Sunday, April 26, 2009


Frank R. McGurrin, a young law clerk in Grand Rapids, Michigan, in 1878 competed with his employer on the office's Model 1 Remington typewriter. ... By the end of the year he was able to type ninety words per minute---still considered an excellent speed now---from new copy without looking at the keyboard. ... In an 1888 contest in Cincinnati, he confronted Louis Traub, an agent for the Caligraph, possibly the best selling of the two-keyboard machines. McGurrin won decisively, achieving ninety-five words per minute from dictation and ninety-eight from copying against Traub's eighty-three and seventy-one. ... McGurrin continued on the exhibition circuit, promoting Remington as he achieved up to 125 words per minute. For all his prowess, McGurrin had no students and published no books. -- Edward Tenner: Our Own Devices, Alfred A. Knopf, New York (2003).

Frank R. McGurrin?
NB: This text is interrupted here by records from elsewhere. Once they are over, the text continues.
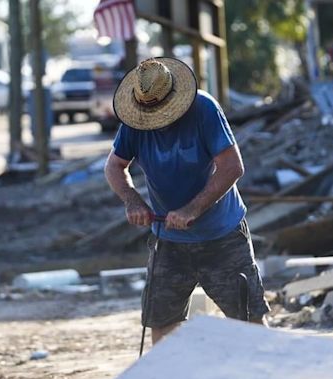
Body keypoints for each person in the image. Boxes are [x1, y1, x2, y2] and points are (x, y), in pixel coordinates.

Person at [104, 57, 269, 344]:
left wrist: (193, 208)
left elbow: (232, 166)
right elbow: (114, 166)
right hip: (169, 241)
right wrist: (132, 200)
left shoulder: (204, 109)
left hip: (222, 235)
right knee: (162, 323)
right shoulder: (135, 120)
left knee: (250, 320)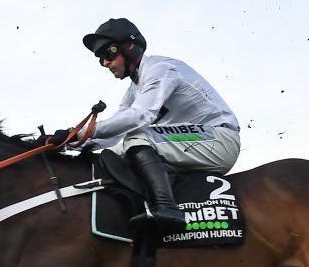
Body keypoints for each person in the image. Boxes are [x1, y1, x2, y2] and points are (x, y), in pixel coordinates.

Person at [50, 18, 240, 234]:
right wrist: (68, 142)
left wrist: (81, 132)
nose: (104, 63)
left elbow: (139, 117)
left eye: (108, 53)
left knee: (138, 137)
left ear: (129, 46)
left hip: (219, 139)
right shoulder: (134, 89)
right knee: (111, 154)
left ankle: (166, 209)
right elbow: (115, 132)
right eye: (100, 58)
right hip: (188, 143)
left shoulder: (160, 69)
Well, R seems wrong for the middle name of Mr. Frank Edward McGurrin. In fact Mr. McGurrin had several students. In 1890, for example, he taught typewriting in his shorthand college at the Progress Building, Salt Lake City (cf. "Practical Shorthand College", The Salt Lake Daily Tribune, Vol.38, No.97 (February 4, 1890), p.4, l.7). And Mr. McGurrin wrote at least one book, titled "Typewriter Speed and How to Acquire It" (J. F. McClain, New York, 1891) with five other leading typists at that time: Miss Mae E. Orr, Mr. Edward James Manning, Miss Emmeline S. Owen, Mr. Thomas W. Osborne, and Mr. George Alexander McBride. In this book Mr. McGurrin mentioned the way how he operated Remington without looking at the keyboard.